Executive Ed.D. in Education Leadership Management and Policy

Department

Education Leadership, Management and Policy

Advisor

Martin J. Finkelstein, Ph.D.

Committee Member

Carolyn Sattin-Bajaj, Ph.D.

Committee Member

David C. Flocco, Ed.D.

Committee Member

David B. Reid, Ph.D.

Keywords

faculty orientation, independent schools, faculty mentoring, onboarding, teacher induction

Abstract

As job dissatisfaction continues to be a lead cause of teacher turnover (Brill & McCartney, 2008; Moore, 2012; Smith & Ingersoll, 2004) in both the public and private sectors of education, a deeper understanding of what contributes to the dissatisfaction of the profession is warranted. While several factors influence overall job satisfaction or a lack thereof, the implementation of induction and mentoring programs in education has shown, in particular, an increase in overall teacher retention, especially of teachers new to the profession (Brill & McCartney, 2008; Humphrey, Wechsler, Bosetti, Park, & Tiffany-Morales, 2008; Kelley, 2004; Smith & Ingersoll, 2004; Tak Cheung, 2014).
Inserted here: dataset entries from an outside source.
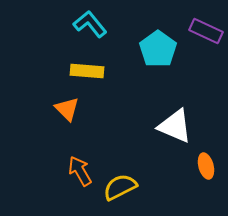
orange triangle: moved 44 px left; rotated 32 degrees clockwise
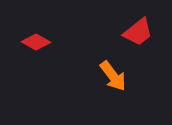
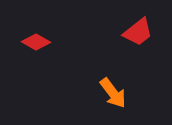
orange arrow: moved 17 px down
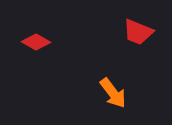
red trapezoid: rotated 60 degrees clockwise
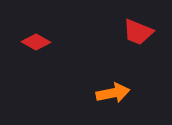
orange arrow: rotated 64 degrees counterclockwise
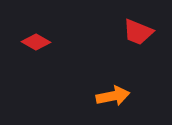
orange arrow: moved 3 px down
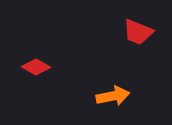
red diamond: moved 25 px down
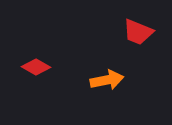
orange arrow: moved 6 px left, 16 px up
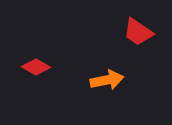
red trapezoid: rotated 12 degrees clockwise
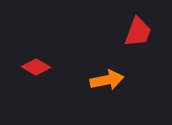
red trapezoid: rotated 104 degrees counterclockwise
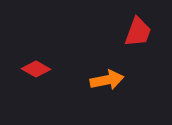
red diamond: moved 2 px down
The purpose of this qualitative study was to explore the experiences of newly-hired faculty members in four independent schools’ induction programs, regardless of the years of teaching experience they had. Specifically, this study aimed to evaluate if the schools’ induction programs influenced faculty members’ overall job satisfaction in their decision to return to their respective school for a second year of service or not. Four independent schools in the greater Washington, D.C. area agreed to participate in this study, with participation from 23 administrators and faculty members total from across schools. Among the 23 total participants, six participants were administrators of the induction programs and 17 participants were faculty members in their first year of service to their employing school.

Through the application of document review and semi-structured interviews, six similarities across the schools’ induction programs emerged, in addition to the emergence of seven themes across participant responses. The findings showed that, although the induction programs themselves did not necessarily contribute to faculty members’ overall job satisfaction, a positive school culture in conjunction with the opportunities to build relationships with colleagues did influence overall job satisfaction. However, these contributions to job satisfaction could not be separated from general school contexts and were not synonymous with the induction program itself. The last chapter of the study offers several recommendations for schools as well as recommendations for future research.